Ihr Auto stehe draußen, sagt Lina al Maeena. Dieser Satz kommt ihr wie selbstverständlich über die Lippen, obwohl sie sich in Saudi-Arabien eigentlich erst seit Juni hinters Steuer setzen darf. Lina ist, wie es sich in ihrem Land ziemt, in eine schwarze Abaya gehüllt, das unförmige Überkleid, das über dem normalen Outfit getragen werden muss. Die energiegeladene Frau, die wir im Marriot Courtyard von Riad treffen, ist Politikerin, eine von 30 Frauen, die im 150-köpfigen Beratungsgremium des Königs, im Shura-Council, vertreten ist.
Weil Lina das Machtgefüge im Königreich bestens kennt, wollen wir von ihr wissen, was sie von der mysteriösen Affäre Jamal Khashoggi halte, die in diesen Tagen die Welt bewegt und in die der Kronprinz Mohammed bin Salman, kurz MbS, verwickelt sein soll – erst in der Nacht zu Samstag hatte Saudi-Arabien die Tötung des Journalisten im saudi-arabischen Konsulat in Istanbul eingeräumt .

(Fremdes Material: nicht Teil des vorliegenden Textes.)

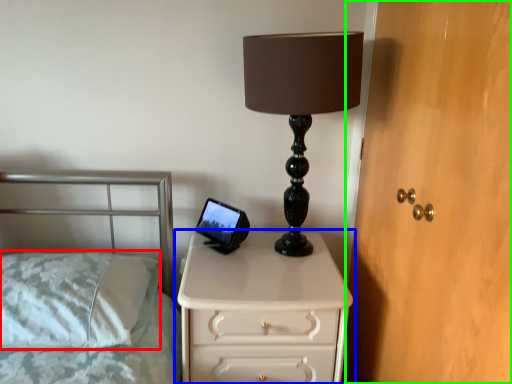
Question: Considering the real-world distances, which object is farthest from pillow (highlighted by a red box)? chest of drawers (highlighted by a blue box) or dresser (highlighted by a green box)?

Choices:
 (A) chest of drawers
 (B) dresser

Answer: (B)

Doch das Schicksal des Journalisten ist in Riad ein Thema, dem man gerne aus dem Weg geht. Den Verdacht gegen den Kronprinzen wischt Lina mit einer Handbewegung resolut zur Seite. „MbS“, wie ihn alle nennen, „ist ein Prinz der Jugend und der Frauen“, sagt sie schwärmerisch, um der Frage auszuweichen. Er setze sich für Reformen ein, von denen alle profitierten, und er strebe eine „glückliche Gesellschaft“ an.
Al Maeena, die sich als Politikerin und Unternehmerin für Frauensport einsetzt – sie gründete zum Beispiel den ersten weiblichen Basketballklub des Landes, United Jeddah –, traf den Kronprinzen ein erstes Mal im April. Sie sei vom Augenkontakt, den er gesucht habe, beeindruckt gewesen, ebenso vom charmanten Lächeln, das ihr der Adlige geschenkt habe. Als sie ihm für all seine Reformen dankte, habe MbS bescheiden geantwortet: „Madam, das ist meine heilige Pflicht.“
Es wäre aber ein Missverständnis, von dieser „heiligen Pflicht“ die Einführung von demokratischen Regeln oder von Menschenrechten zu erwarten. „Die Reformen läuten keine Epoche der arabischen Aufklärung ein“, meint ein Jurist in Riad. Davon sei im Königreich nie die Rede gewesen, das sei nicht Teil des Reformprogramms. Dieses Missverständnis hat im Westen lange getragen. Genauer gesagt: bis zum 2. Oktober.
An jenem Dienstag betrat der Journalist Jamal Khashoggi die saudische Vertretung in Istanbul, um persönliche Dokumente abzuholen. Seitdem fehlt von ihm jede Spur. Weil sich der saudische Journalist, der seit dem vergangenen Jahr in den USA lebt, in westlichen Medien wiederholt kritisch über den Kronprinzen geäußert und Demokratie gefordert hat, habe dieser Khashoggi aus dem Weg räumen lassen, wird spekuliert.
Die türkischen Behörden haben bisher zwar noch keine Beweise für die Mordthese vorgelegt. Aber die Indizien untermauern den Verdacht, dass Khashoggi von einem 15-köpfigen Killerteam im Konsulat ermordet und zerstückelt worden sei. Danach sei die Leiche in Koffern wegtransportiert worden. Die türkische Regierungszeitung „Sabah“ benannte am Donnerstag den angeblichen „Kopf des Vollstreckungsteams“. Der Mann habe den Kronprinzen auf seinen Reisen oft begleitet, hieß es in dem Artikel. Die „New York Times“ hatte den Mann zuvor ebenfalls als Begleiter des Prinzen identifiziert. Die Zeitung zeichnete anhand von Fotos aus Sicherheitskameras auch seine Bewegungen in Istanbul nach.